Exercise description: Reproduce the data below in full and exclude every picture.

Provided data:

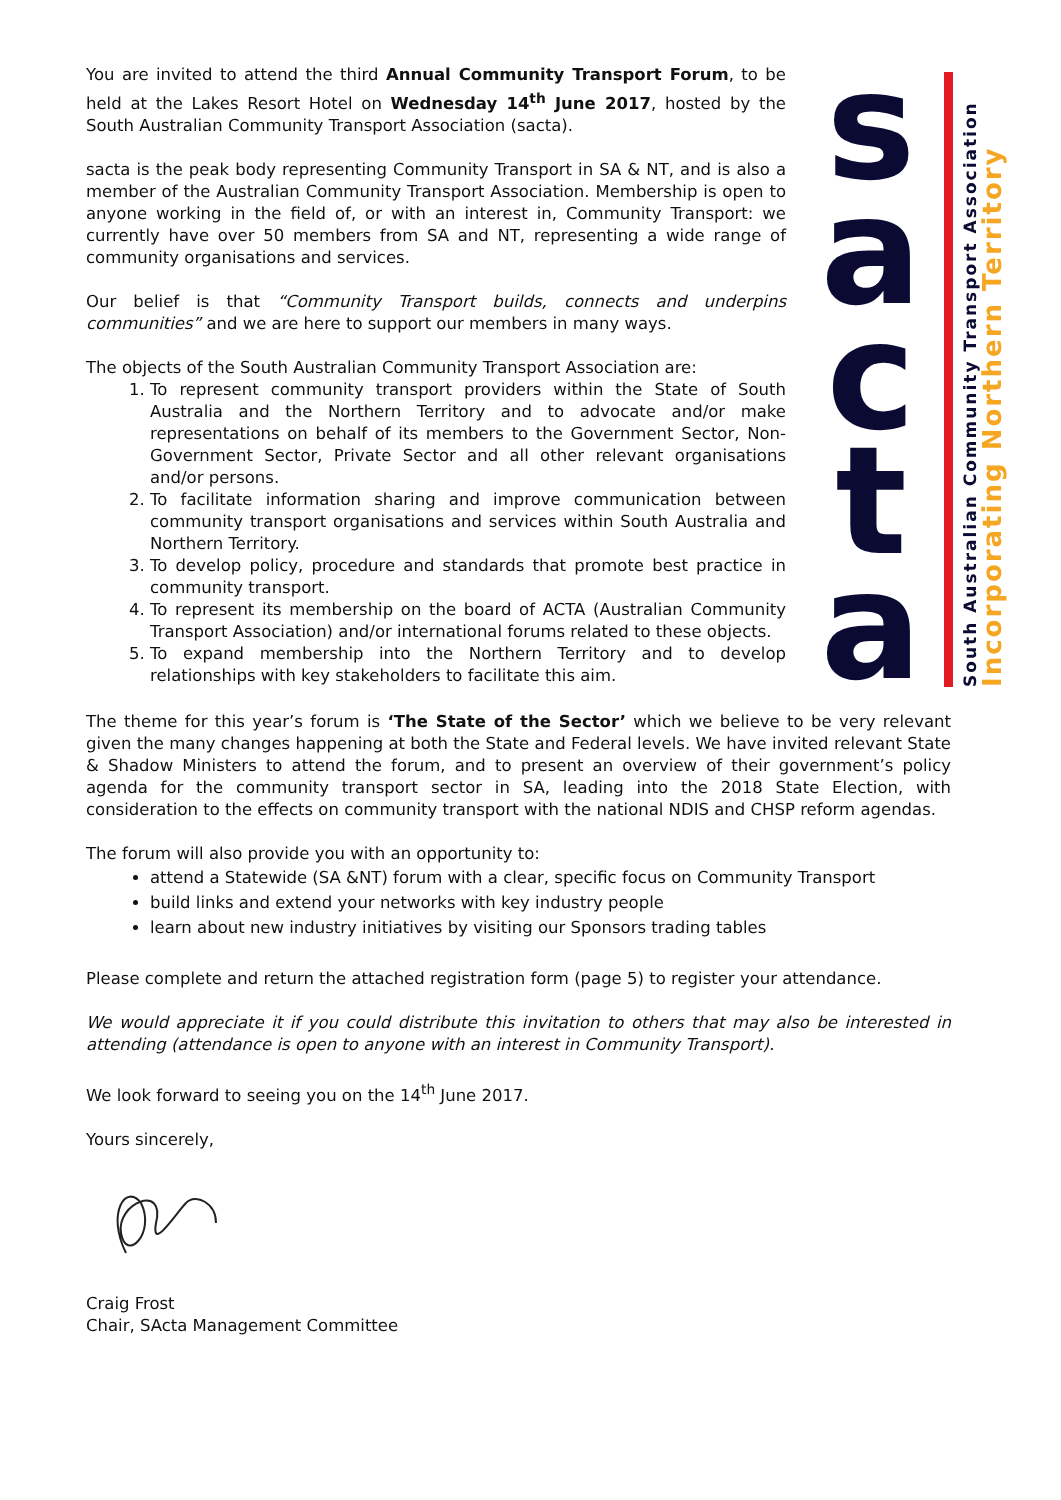You are invited to attend the third Annual Community Transport Forum, to be held at the Lakes Resort Hotel on Wednesday 14<sup>th</sup> June 2017, hosted by the South Australian Community Transport Association (sacta).
sacta is the peak body representing Community Transport in SA & NT, and is also a member of the Australian Community Transport Association. Membership is open to anyone working in the field of, or with an interest in, Community Transport: we currently have over 50 members from SA and NT, representing a wide range of community organisations and services.
Our belief is that “Community Transport builds, connects and underpins communities” and we are here to support our members in many ways.
The objects of the South Australian Community Transport Association are:
1. To represent community transport providers within the State of South Australia and the Northern Territory and to advocate and/or make representations on behalf of its members to the Government Sector, Non-Government Sector, Private Sector and all other relevant organisations and/or persons.
2. To facilitate information sharing and improve communication between community transport organisations and services within South Australia and Northern Territory.
3. To develop policy, procedure and standards that promote best practice in community transport.
4. To represent its membership on the board of ACTA (Australian Community Transport Association) and/or international forums related to these objects.
5. To expand membership into the Northern Territory and to develop relationships with key stakeholders to facilitate this aim.
s
a
c
t
a
South Australian Community Transport Association
Incorporating Northern Territory
The theme for this year’s forum is ‘The State of the Sector’ which we believe to be very relevant given the many changes happening at both the State and Federal levels. We have invited relevant State & Shadow Ministers to attend the forum, and to present an overview of their government’s policy agenda for the community transport sector in SA, leading into the 2018 State Election, with consideration to the effects on community transport with the national NDIS and CHSP reform agendas.
The forum will also provide you with an opportunity to:
attend a Statewide (SA &NT) forum with a clear, specific focus on Community Transport
build links and extend your networks with key industry people
learn about new industry initiatives by visiting our Sponsors trading tables
Please complete and return the attached registration form (page 5) to register your attendance.
We would appreciate it if you could distribute this invitation to others that may also be interested in attending (attendance is open to anyone with an interest in Community Transport).
We look forward to seeing you on the 14<sup>th</sup> June 2017.
Yours sincerely,
Craig Frost
Chair, SActa Management Committee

Written response:
You are invited to attend the third Annual Community Transport Forum, to be held at the Lakes Resort Hotel on Wednesday 14<sup>th</sup> June 2017, hosted by the South Australian Community Transport Association (sacta).
sacta is the peak body representing Community Transport in SA & NT, and is also a member of the Australian Community Transport Association. Membership is open to anyone working in the field of, or with an interest in, Community Transport: we currently have over 50 members from SA and NT, representing a wide range of community organisations and services.
Our belief is that “Community Transport builds, connects and underpins communities” and we are here to support our members in many ways.
The objects of the South Australian Community Transport Association are:
1. To represent community transport providers within the State of South Australia and the Northern Territory and to advocate and/or make representations on behalf of its members to the Government Sector, Non-Government Sector, Private Sector and all other relevant organisations and/or persons.
2. To facilitate information sharing and improve communication between community transport organisations and services within South Australia and Northern Territory.
3. To develop policy, procedure and standards that promote best practice in community transport.
4. To represent its membership on the board of ACTA (Australian Community Transport Association) and/or international forums related to these objects.
5. To expand membership into the Northern Territory and to develop relationships with key stakeholders to facilitate this aim.
s
a
c
t
a
South Australian Community Transport Association
Incorporating Northern Territory
The theme for this year’s forum is ‘The State of the Sector’ which we believe to be very relevant given the many changes happening at both the State and Federal levels. We have invited relevant State & Shadow Ministers to attend the forum, and to present an overview of their government’s policy agenda for the community transport sector in SA, leading into the 2018 State Election, with consideration to the effects on community transport with the national NDIS and CHSP reform agendas.
The forum will also provide you with an opportunity to:
attend a Statewide (SA &NT) forum with a clear, specific focus on Community Transport
build links and extend your networks with key industry people
learn about new industry initiatives by visiting our Sponsors trading tables
Please complete and return the attached registration form (page 5) to register your attendance.
We would appreciate it if you could distribute this invitation to others that may also be interested in attending (attendance is open to anyone with an interest in Community Transport).
We look forward to seeing you on the 14<sup>th</sup> June 2017.
Yours sincerely,
Craig Frost
Chair, SActa Management Committee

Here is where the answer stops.